Re: [PATCH v2 1/8] sched/fair: Update affine statistics when needed

From: Valentin Schneider
Date: Tue May 11 2021 - 07:51:58 EST


On 07/05/21 22:35, Srikar Dronamraju wrote:
> * Valentin Schneider <valentin.schneider@xxxxxxx> [2021-05-07 17:08:17]:
>
>> On 06/05/21 22:15, Srikar Dronamraju wrote:
>> > wake_affine_idle() can return prev_cpu.
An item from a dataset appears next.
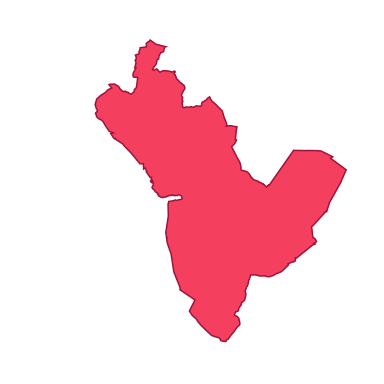 the district of Jiquilpan, Michoacán, Mexico, rotated 34°
{"feature_id": "50627088B31285404529678", "entity_name": "Jiquilpan", "entity_type": "district", "adm_level": 2, "iso_a3": "MEX", "parent_name": "Mexico", "parent_adm1": "Michoacán", "projection": "robinson", "projection_center": [-102.775, 19.967], "detail": "fine", "context": "isolated", "style": "filled", "palette": "rose", "viewbox_px": 384, "rotation_deg": 34, "n_neighbors": 0, "source": "geoboundaries", "source_scale": "gbopen_adm2", "svg_char_len": 5885}
<svg xmlns="http://www.w3.org/2000/svg" viewBox="0 0 384 384"><g transform="rotate(34 192 192)"><path d="M236.7,279.8L254.8,279.8L256.4,292.2L261.2,294.2L264.6,294.6L265.8,294.7L267.4,295.2L268.8,296.0L273.6,297.4L280.4,298.7L284.4,299.3L286.6,299.7L288.5,299.9L291.2,299.3L296.4,297.6L298.2,298.6L298.7,299.1L301.7,298.2L302.7,297.6L303.7,296.8L303.3,295.4L304.2,294.0L304.4,291.8L304.3,289.3L305.0,284.0L304.9,281.8L305.1,277.9L305.1,277.6L305.6,276.8L305.8,275.6L305.6,274.8L305.0,274.0L303.8,272.7L302.4,271.4L301.2,270.4L298.8,269.9L296.7,270.5L295.6,269.7L295.4,266.7L296.6,265.2L296.9,264.3L295.8,262.3L295.9,260.8L295.7,260.0L296.1,259.0L295.7,257.9L295.7,257.5L295.0,256.4L296.1,252.4L294.6,248.1L293.8,246.5L291.4,244.2L291.0,243.6L291.0,241.9L290.4,240.4L290.5,239.0L290.0,237.1L288.5,233.7L288.4,232.2L287.0,228.1L290.4,225.5L292.7,224.5L294.8,223.9L296.9,222.6L298.3,221.5L299.7,220.7L301.1,220.3L303.4,219.2L304.1,218.1L305.5,216.6L306.2,215.4L306.4,214.8L306.7,214.4L307.7,212.3L308.8,211.0L310.7,207.9L311.0,206.9L312.8,198.5L311.8,198.0L314.4,193.6L314.8,193.7L315.8,192.4L316.1,191.5L315.7,190.5L314.9,189.2L314.5,188.9L314.9,188.7L315.2,188.7L315.6,188.3L321.9,167.7L322.1,167.8L322.4,167.5L323.0,166.7L321.7,166.5L321.9,166.1L322.6,166.1L322.9,163.4L322.6,163.3L320.4,162.0L317.5,162.0L315.6,159.7L310.5,153.8L311.0,152.5L313.6,135.7L313.2,135.2L313.5,135.0L314.0,132.8L314.6,132.9L311.9,123.9L309.9,100.2L309.6,99.1L307.4,87.4L288.0,86.5L289.0,84.1L276.2,85.8L275.4,86.2L273.3,87.4L272.8,87.6L265.0,92.7L263.4,93.9L256.7,98.2L253.2,100.6L252.9,100.6L252.9,105.1L252.8,107.1L252.2,143.4L251.4,143.4L251.0,146.2L246.6,145.4L246.4,145.4L246.3,145.6L246.2,145.9L245.6,145.8L243.6,145.7L243.2,145.8L243.0,146.1L242.6,146.2L242.0,146.6L241.3,146.1L240.2,146.2L239.7,146.5L239.3,146.6L238.7,146.8L238.3,146.8L238.0,146.9L236.7,147.2L235.6,147.2L235.1,147.0L234.6,147.0L233.7,146.8L233.6,146.6L233.4,146.6L233.0,146.6L232.7,146.8L232.4,146.8L231.8,146.1L230.5,145.5L229.0,144.9L228.0,144.7L226.8,144.5L225.8,144.6L223.9,145.1L220.9,146.3L220.3,146.2L220.0,145.9L218.3,143.5L216.4,141.7L215.4,140.9L214.1,140.1L212.9,139.5L211.6,138.8L209.8,138.1L208.8,137.4L199.5,132.3L200.3,128.2L200.0,124.1L199.8,123.9L199.7,123.9L198.5,124.2L198.2,123.6L194.7,116.8L192.7,112.7L191.3,113.6L189.2,114.5L187.4,115.1L184.6,117.3L183.6,118.2L183.7,117.2L182.5,116.0L177.8,112.7L177.5,112.7L177.0,112.2L176.3,111.7L175.6,111.0L174.0,109.8L171.9,107.9L165.6,106.7L164.5,106.4L160.7,105.8L158.0,105.5L156.6,105.1L153.4,103.3L152.5,105.4L152.3,107.8L150.2,112.0L150.5,113.3L150.8,113.9L151.6,114.8L151.5,115.3L151.1,116.1L147.1,118.4L146.7,119.6L145.4,121.3L143.4,121.7L143.1,122.7L139.0,125.2L138.7,126.3L137.7,126.8L137.1,126.8L136.8,126.5L136.2,126.1L133.9,123.6L134.0,122.8L133.8,122.1L133.5,121.7L133.2,121.5L132.5,121.5L131.7,119.3L131.3,118.8L130.4,118.5L129.0,117.5L128.7,116.8L128.8,115.2L128.2,112.9L128.4,111.1L128.2,110.1L127.8,109.5L127.2,109.2L126.2,108.2L125.5,108.1L124.1,108.0L123.5,107.8L122.9,107.9L122.4,107.7L121.8,107.7L120.8,107.8L119.3,107.3L116.1,106.8L115.1,106.2L114.4,105.4L114.0,105.4L112.4,104.2L110.9,103.9L110.8,102.7L111.0,101.8L109.9,101.5L108.8,103.2L108.4,103.7L105.5,104.6L103.9,105.4L101.4,106.8L100.4,107.5L99.6,108.4L98.8,110.1L98.5,110.5L98.1,110.6L97.6,110.5L97.1,110.5L96.1,110.1L94.5,109.7L93.9,109.7L93.6,110.1L93.4,110.7L93.0,111.5L92.2,112.5L90.8,112.6L90.8,110.5L90.5,110.3L90.4,110.1L90.4,109.6L90.8,106.8L90.6,105.6L90.4,104.8L89.6,102.9L89.3,102.6L89.2,102.0L89.1,101.5L89.4,101.1L90.0,100.5L88.7,97.9L88.5,97.6L88.3,94.6L88.1,94.0L88.6,93.6L89.7,92.0L89.9,91.3L89.8,90.9L89.5,90.5L89.0,89.0L88.7,88.2L88.5,87.8L88.4,87.1L89.1,86.2L88.4,86.4L85.4,87.6L82.7,88.4L81.8,88.8L81.2,88.9L80.1,89.5L79.7,89.7L75.1,89.5L72.5,89.4L72.6,89.6L70.9,94.3L72.8,96.9L73.0,97.3L68.3,101.4L68.7,102.0L69.4,104.1L69.4,104.5L69.5,105.0L69.7,105.5L70.2,106.1L70.7,106.5L70.2,107.9L69.3,109.0L68.5,110.2L70.1,111.2L70.5,111.9L71.0,112.3L71.2,112.6L71.4,113.0L71.4,113.9L71.2,114.1L71.1,114.4L73.2,116.1L73.7,117.2L74.8,120.4L75.2,121.1L76.1,120.4L76.3,121.6L76.6,123.8L76.5,124.9L76.7,126.0L77.2,127.3L78.0,128.5L78.8,129.2L79.2,129.4L83.0,127.5L87.5,136.5L86.9,139.5L87.4,140.0L87.8,140.9L87.7,141.9L87.5,142.4L87.3,143.8L87.0,144.8L86.5,145.1L84.1,145.3L83.9,145.3L83.6,145.1L83.1,145.1L82.7,145.3L82.1,145.9L81.5,145.8L81.3,145.7L80.6,145.6L79.4,146.6L79.5,146.9L77.7,147.2L74.4,146.7L72.5,145.7L71.4,145.6L69.9,145.6L68.0,145.8L67.0,146.1L65.4,147.4L64.1,148.2L63.6,148.6L63.1,149.4L67.4,150.7L65.1,154.2L64.6,157.8L62.4,162.6L61.0,168.2L62.6,173.1L63.2,174.2L64.0,174.6L65.3,175.7L66.0,176.4L67.2,176.7L68.1,177.7L68.2,178.4L68.2,179.4L68.0,179.8L67.9,180.7L69.5,181.6L70.5,182.7L72.6,183.4L73.4,183.3L74.3,183.4L74.7,183.2L77.3,183.0L79.4,183.6L83.1,185.4L89.3,187.9L90.5,187.8L93.8,187.0L92.0,189.0L97.5,191.3L98.1,191.2L98.4,190.5L99.4,191.0L108.3,190.9L109.2,191.5L120.4,193.9L132.6,197.6L132.8,197.8L134.4,196.9L135.0,196.5L135.8,195.7L139.0,200.0L139.7,198.3L143.1,200.3L142.9,200.9L149.0,203.3L149.9,202.7L149.8,203.2L150.1,203.3L151.2,204.0L151.7,206.5L153.4,206.7L152.8,204.7L153.9,205.2L155.9,207.8L156.2,210.5L156.9,211.0L158.0,211.2L158.0,211.3L158.7,211.4L159.9,211.4L160.5,211.7L161.1,212.3L161.9,212.2L163.3,212.5L163.9,212.1L164.3,212.2L165.2,213.3L165.5,213.2L166.2,213.2L166.5,214.0L166.9,214.0L167.6,213.7L168.8,213.8L170.2,213.2L171.0,213.0L171.4,212.0L172.3,211.6L172.7,210.8L173.7,210.3L173.8,208.9L174.8,208.5L175.1,207.3L176.3,206.9L177.3,205.8L177.4,205.4L177.6,205.5L178.1,205.0L178.8,205.2L181.6,203.3L182.6,201.5L184.4,201.3L186.0,201.4L187.7,203.4L183.6,207.8L182.8,207.8L180.4,210.7L178.0,212.8L178.6,214.3L178.9,215.4L185.9,225.3L192.9,240.2L195.6,243.2L196.7,243.7L196.3,244.0L199.8,247.9L205.8,252.5L209.1,254.8L221.6,268.4L234.7,277.3L236.8,279.1L236.7,279.8Z" fill="#f43f5e" stroke="#9f1239" stroke-width="1.5"/></g></svg>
Even in such a scenario,
>> > scheduler was going ahead and updating schedstats related to wake
>> > affine. i.e even if the task is not moved across LLC domains,
>> > schedstats would have accounted.
>> >
>> > Hence add a check before updating schedstats.
>> >
>
> Thanks Valentin for taking a look at the patch.
>
>>
>> I briefly glanced at the git history but didn't find any proper description
>> of that stat. As it stands, it counts the number of times wake_affine()
>> purposedly steered a task towards a particular CPU (waker or wakee's prev),
>> so nr_wakeups_affine / nr_wakeups_affine_attempts is your wake_affine()
>> "success rate" - how often could it make a choice with the available data.
>>
>> I could see a point in only incrementing the count if wake_affine() steers
>> towards the waker rather than the wakee (i.e. don't increment if choice is
>> prev), but then that has no link with LLC spans
>
> Lets say if prev CPU and this CPU were part of the same LLC, and the prev
> CPU was busy (or busier than this CPU), should consider this as a wake
> affine? If prev was idle, we would have surely consider prev CPU. Also since
> both are part of same LLC, we cant say this CPU is more affine than prev
> CPU. Or may be I am confusing wake_affine with cache_affine.
>

SD_WAKE_AFFINE says: "Consider waking task on waking CPU.", with that I
read wake_affine() as: "should I place the wakee close to the waker or
close to its previous CPU?". This can be yes or no even if both are in the
same LLC.

>>
>> > Cc: LKML <linux-kernel@xxxxxxxxxxxxxxx>
>> > Cc: Gautham R Shenoy <ego@xxxxxxxxxxxxxxxxxx>
>> > Cc: Parth Shah <parth@xxxxxxxxxxxxx>
>> > Cc: Ingo Molnar <mingo@xxxxxxxxxx>
>> > Cc: Peter Zijlstra <peterz@xxxxxxxxxxxxx>
>> > Cc: Valentin Schneider <valentin.schneider@xxxxxxx>
>> > Cc: Dietmar Eggemann <dietmar.eggemann@xxxxxxx>
>> > Cc: Mel Gorman <mgorman@xxxxxxxxxxxxxxxxxxx>
>> > Cc: Vincent Guittot <vincent.guittot@xxxxxxxxxx>
>> > Cc: Rik van Riel <riel@xxxxxxxxxxx>
>> > Signed-off-by: Srikar Dronamraju <srikar@xxxxxxxxxxxxxxxxxx>
>> > ---
>> > kernel/sched/fair.c | 6 ++++--
>> > 1 file changed, 4 insertions(+), 2 deletions(-)
>> >
>> > diff --git a/kernel/sched/fair.c b/kernel/sched/fair.c
>> > index 794c2cb945f8..a258a84cfdfd 100644
>> > --- a/kernel/sched/fair.c
>> > +++ b/kernel/sched/fair.c
>> > @@ -5884,8 +5884,10 @@ static int wake_affine(struct sched_domain *sd, struct task_struct *p,
>> > if (target == nr_cpumask_bits)
>> > return prev_cpu;
>> >
>> > - schedstat_inc(sd->ttwu_move_affine);
>> > - schedstat_inc(p->se.statistics.nr_wakeups_affine);
>> > + if (!cpus_share_cache(prev_cpu, target)) {
>>
>> Per the above, why? Why not just if(target == this_cpu) ?
>
> We could use target == this_cpu. However if prev CPU and this CPU share the
> same LLC, then should we consider moving to this_cpu as an affine wakeup?
>

It would make sense if it's a sync wakeup, which wake_affine() does try to
do ATM (regardless of LLC actually, if I'm reading it correctly).